Over the last month I’ve been working on implementing and deploying a RESTful JSON service on top of the Ubuntu API website, and last week is when all of that work finally found it’s way into production. That means we now have a public, open API for accessing all of the information available on the API website itself! This opens up many interesting opportunities for integration and mashups, from integration with QtCreator in the Ubuntu SDK, to mobile reference apps to run on the Ubuntu phone, or anything else your imagination can come up with.
But what does this have to do with the new published docs? Well the RESTful service also gives us the ability to push documentation up to the production server, which is how those docs got there. I’ve been converting the old Django manage.py scripts that would import docs directly into the database, to instead push them to the website via the new service, and the QtMultimedia and QtFeedback API docs were the first ones to use it.
Best of all, the scripts are all automated, which means we can start integrating them with the continuous integration infrastructure that the rest of Ubuntu Engineering has been building around our projects. So in the near future, whenever there is a new daily build of the Ubuntu SDK, it will also push the new documentation up, so we will have both the stable release documentation as well as the daily development release documentation available online.
I don’t have any docs yet on how to use the new service, but you can go to http://developer.ubuntu.com/api/service/ to see what URLs are available for the different data types.
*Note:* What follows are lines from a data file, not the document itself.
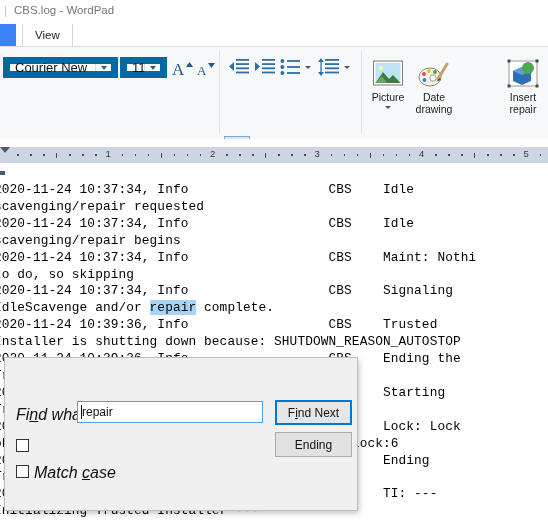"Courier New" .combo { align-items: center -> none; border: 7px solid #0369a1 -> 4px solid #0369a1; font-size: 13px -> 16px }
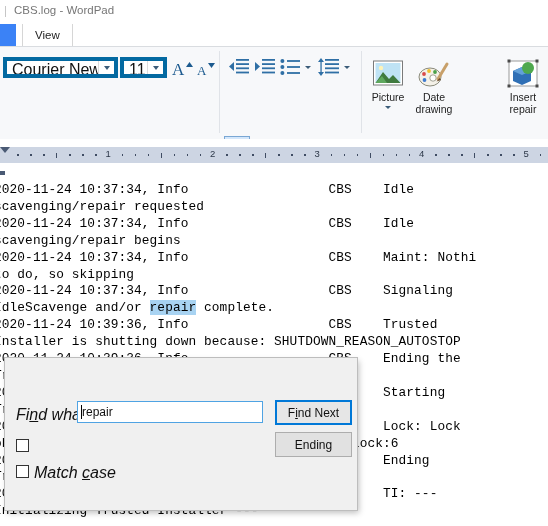"Picture" div.bigbtn { html: <div> <div> <svg> <rect></rect> <rect></rect> <circle></circle> <path></path> <path></path> </svg> </div> <div>Picture</div> <div> <span></span> </div> </div> -> none }
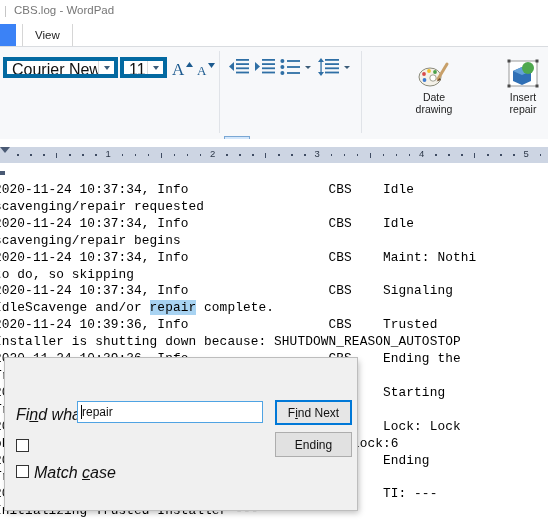"Date" div { text: Date -> Next }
You can also append ?<field>=<value> keyword filters to your URL to narrow the results. For example, if you wanted all of the Elements in the Ubuntu.Components namespace, you can use http://developer.ubuntu.com/api/service/elements/?namespace__name=Ubuntu.Components to do that.
That’s it for today, the first day of my UbBloPoMo posts. The rest of this week I will be driving to and fro for a work sprint with the rest of my team, the Ubuntu SDK team, and many others involved in building the phone and app developer pieces for Ubuntu. So the rest of this week’s post may be much shorter. We’ll see.